High Command suffered from extremely poor AI, although the game was the best operational design for the subject.
It also suffered from flawed implementation, so it does not bear out comparison in Human-Human mode either.
I actually sat down and played a face to face game with a good friend of mine. I think one of us watched a war movie while the other took their turn. We happened to be rooming at the time, so we had plenty of ftf time. He played the Germans.
As might be expected, France fell, as I recall it was relatively normal and about the normal time (summer of 1940). With the following major exception :
- At the time France fell, indeed on the very turn, I had substantial British forces in France which I was in the process of evacuating. To perform the evacuation, I had about 1/3 of the Home Fleet in a coastal hex in France, part of which was also performing a shore bombardment in an adjacent hex.

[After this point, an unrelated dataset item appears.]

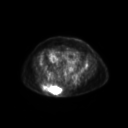
FDG PET of an extremity soft-tissue mass (from a PET/CT study), one axial slice. Position 73 of 267 along the scan axis. 3.27 mm slice thickness. 128 × 128 image matrix, field of view 600 × 600 mm. Patient: female, 60 years. Case-level facts recorded for this patient, not image findings: histological type: spindle cell suggestive of myxofibrosarcoma; grade: intermediate; site of the primary tumour: right buttock.
Annotated regions visible in this slice (expert contour drawn on MRI and transferred to this co-registered scan by the dataset authors):
- gross tumour volume (mass): box from (x=41, y=85) to (x=63, y=96) px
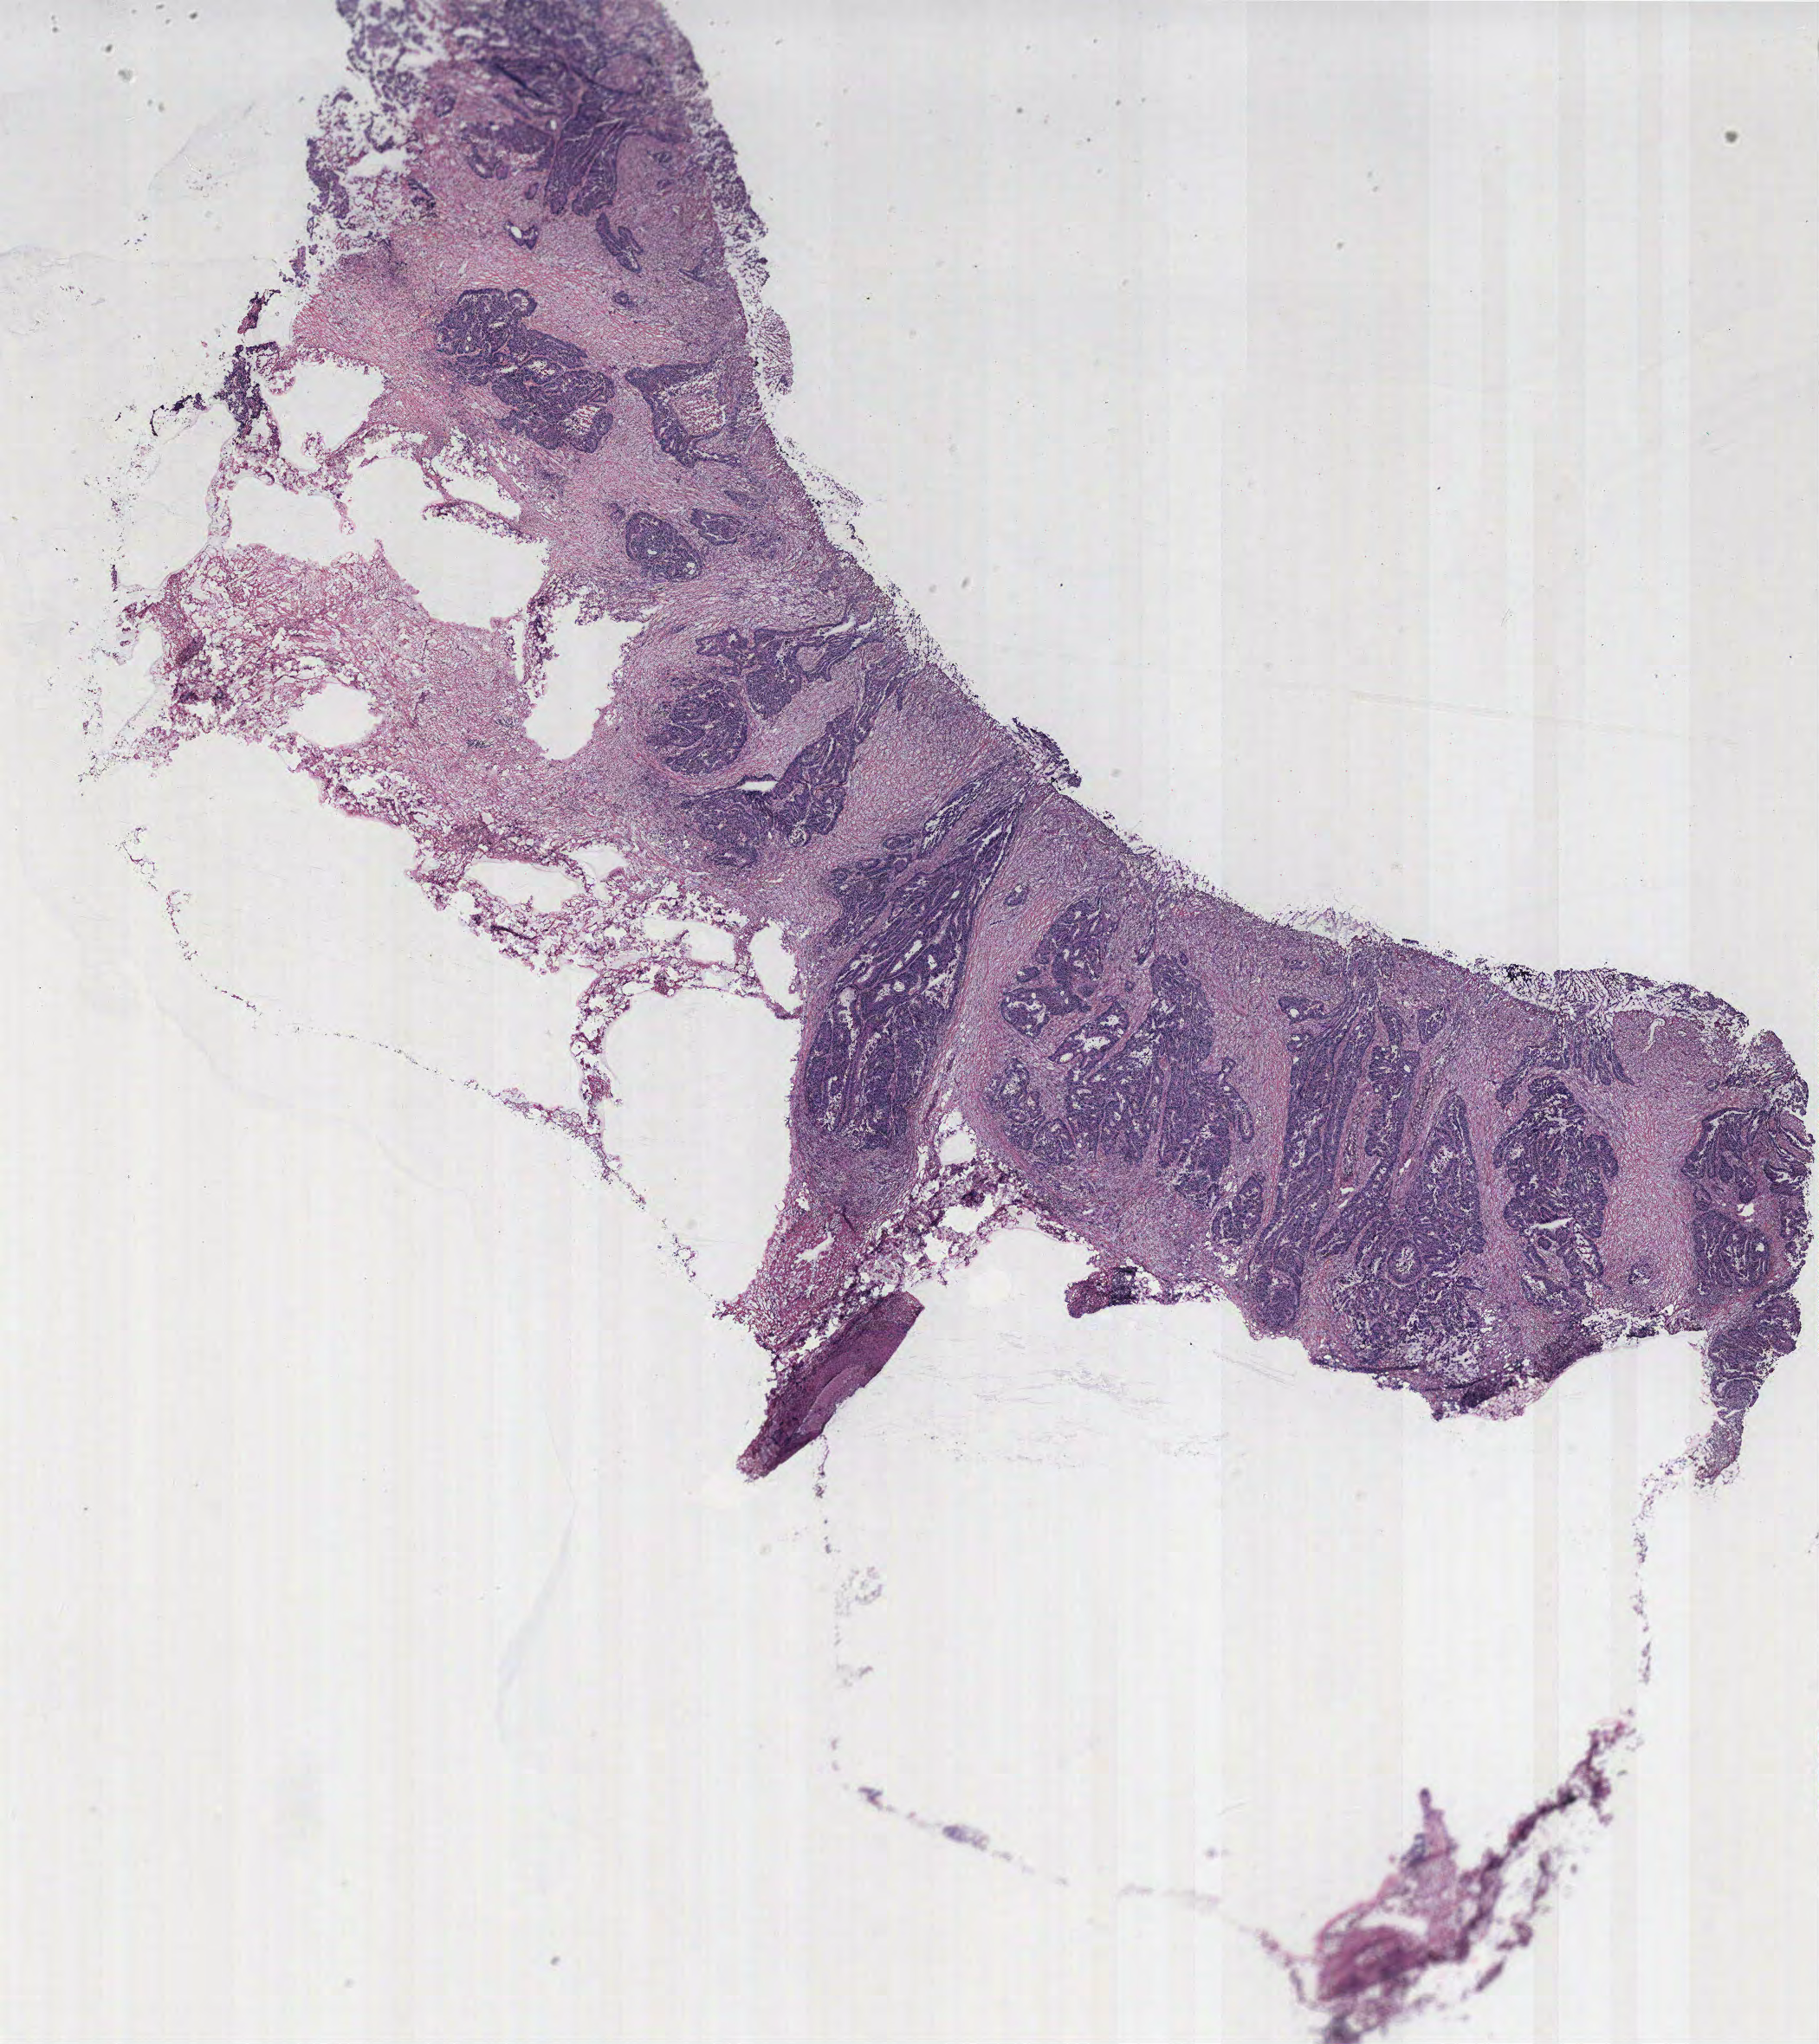
Digitized H&E tissue section (whole slide) — a low-resolution overview of the entire scanned area, about 16.8 x 18.9 mm; tumour tissue sample, colon. Patient: female, age 67 years.
Diagnosis: Adenocarcinoma, NOS.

So, France surrenders. For some reason, the game treated the British naval units in the coastal hex of France as French naval units, and they were apportioned off in the usual Vichy way. Meaning, I lost about 1/3 of my fleet. Gone. Disappeared. No combat.
My friend and I discussed the situation, and agreed to play on.

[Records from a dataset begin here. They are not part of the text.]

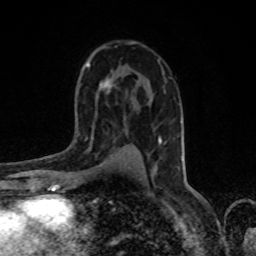
Breast MRI, one axial slice; slice 51 of 80 in the series (ordered by position); cropped to one breast; dynamic contrast-enhanced series, time point 2 of 8 at this slice position (early post-contrast); 1.5 T; TE 4.2 ms, TR 7 ms; 2 mm slice thickness; 256 × 256 image matrix. Female patient.
Annotated regions visible in this slice (semi-automatic segmentation, software-assisted and operator-edited):
- enhancing-tissue mask used for the functional tumour volume (all voxels passing the contrast-enhancement thresholds inside the analysis volume; usually the tumour): bounding box [x1, y1, x2, y2] px = [78, 137, 120, 173]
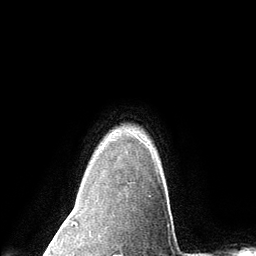
Breast MRI (dynamic contrast-enhanced), one axial slice; slice 111 of 134 in the series (ordered by position); cropped to one breast; dynamic contrast-enhanced series, time point 2 of 6 at this slice position (early post-contrast); 3 T; TE 2.8 ms, TR 7.3 ms; 1.2 mm slice thickness; 256 × 256 image matrix. Female patient.
Outlined on this slice (semi-automatically segmented with operator editing):
- enhancing-tissue mask used for the functional tumour volume (all voxels passing the contrast-enhancement thresholds inside the analysis volume; usually the tumour): bounding box [x1, y1, x2, y2] px = [102, 136, 158, 172]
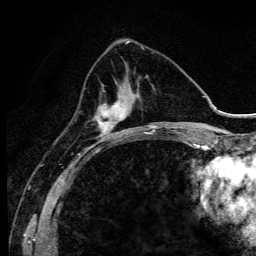
Breast MRI (dynamic contrast-enhanced), one axial slice. Position 40 of 134 along the scan axis. Cropped to one breast. Dynamic contrast-enhanced series, time point 2 of 6 at this slice position (early post-contrast). 3 T. TE 4.2 ms, TR 9.3 ms. 1.2 mm slice thickness. 256 × 256 image matrix. Female patient.
Annotated regions visible in this slice (semi-automatic segmentation, software-assisted and operator-edited):
- enhancing-tissue mask used for the functional tumour volume (all voxels passing the contrast-enhancement thresholds inside the analysis volume; usually the tumour): box from (x=95, y=82) to (x=137, y=141) px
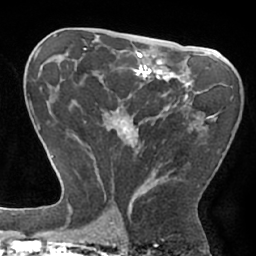
Breast MRI (dynamic contrast-enhanced), one axial slice. Position 37 of 66 along the scan axis. Cropped to one breast. Dynamic contrast-enhanced series, time point 2 of 7 at this slice position (early post-contrast). 1.5 T. TE 2.9 ms, TR 6.1 ms. 2.4 mm slice thickness. 256 × 256 image matrix, field of view 180 × 180 mm. Female patient.
Structures marked on this image (semi-automatically segmented with operator editing):
- enhancing-tissue mask used for the functional tumour volume (all voxels passing the contrast-enhancement thresholds inside the analysis volume; usually the tumour): bounding box [x1, y1, x2, y2] px = [84, 79, 215, 210]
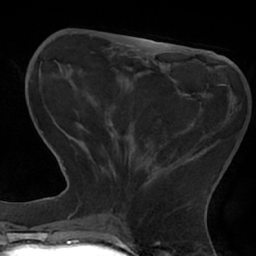
Breast MRI (dynamic contrast-enhanced), one axial slice; slice 21 of 66 in the series (ordered by position); cropped to one breast; dynamic contrast-enhanced series, time point 2 of 7 at this slice position (early post-contrast); 1.5 T; TE 2.9 ms, TR 6.1 ms; 2.4 mm slice thickness; 256 × 256 image matrix, field of view 180 × 180 mm. Female patient.
Outlined on this slice (semi-automatic segmentation, software-assisted and operator-edited):
- enhancing-tissue mask used for the functional tumour volume (all voxels passing the contrast-enhancement thresholds inside the analysis volume; usually the tumour): bounding box (x1, y1, x2, y2) in pixels: (83, 84, 237, 206)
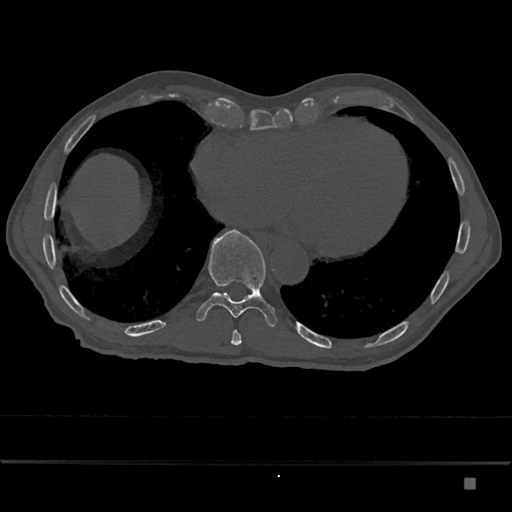
CT including the spine, one axial slice; slice 745 of 797 in the series (ordered by position); reconstruction kernel Br40s/3; 120 kVp; bone window (W 1800 / L 400 HU); 0.5 mm slice thickness; 512 × 512 image matrix, field of view 390 × 390 mm. Male patient, age 72 years. Case-level facts recorded for this patient, not image findings: primary cancer: prostate.
Outlined on this slice (semi-automatic segmentation, software-assisted and operator-edited):
- T10 vertebra: bounding box <196,229,277,327> (left, top, right, bottom; pixels)
- T9 vertebra: <231,330,242,346>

The first thing I needed to do was consolidate all remaining fleet elements, which I did. My friend launched an invasion where I happened to be doing this (near Rosyth), which got through the entire British fleet. His troops landed and took out the Marines unit I had there, and captured Rosyth. I don't have a quarrel with this as some kind of implementation problem. It was ballsy play on the part of my friend, combined with some good luck on his part.
Again, however, I decided to play on.
Within a few turns, however, some really stupid things began happening, which included the mystical re-deployment of some of my units to somewhere near Armenia where they could not be retrieved.
I never played the game again. The fleet surrender and mystical redeployment were indicative of very sloppy coding and quality control, bad testing, etc. The fact that 360 filed bankruptcy later only reinforced that opinion.
As a game design, High Command could and should be re-examined and cleaned up a bit for re-release. It beats all other games on the topic hands down, including this one. If only it could have had better AI and clean coding, I'd probably still be playing it.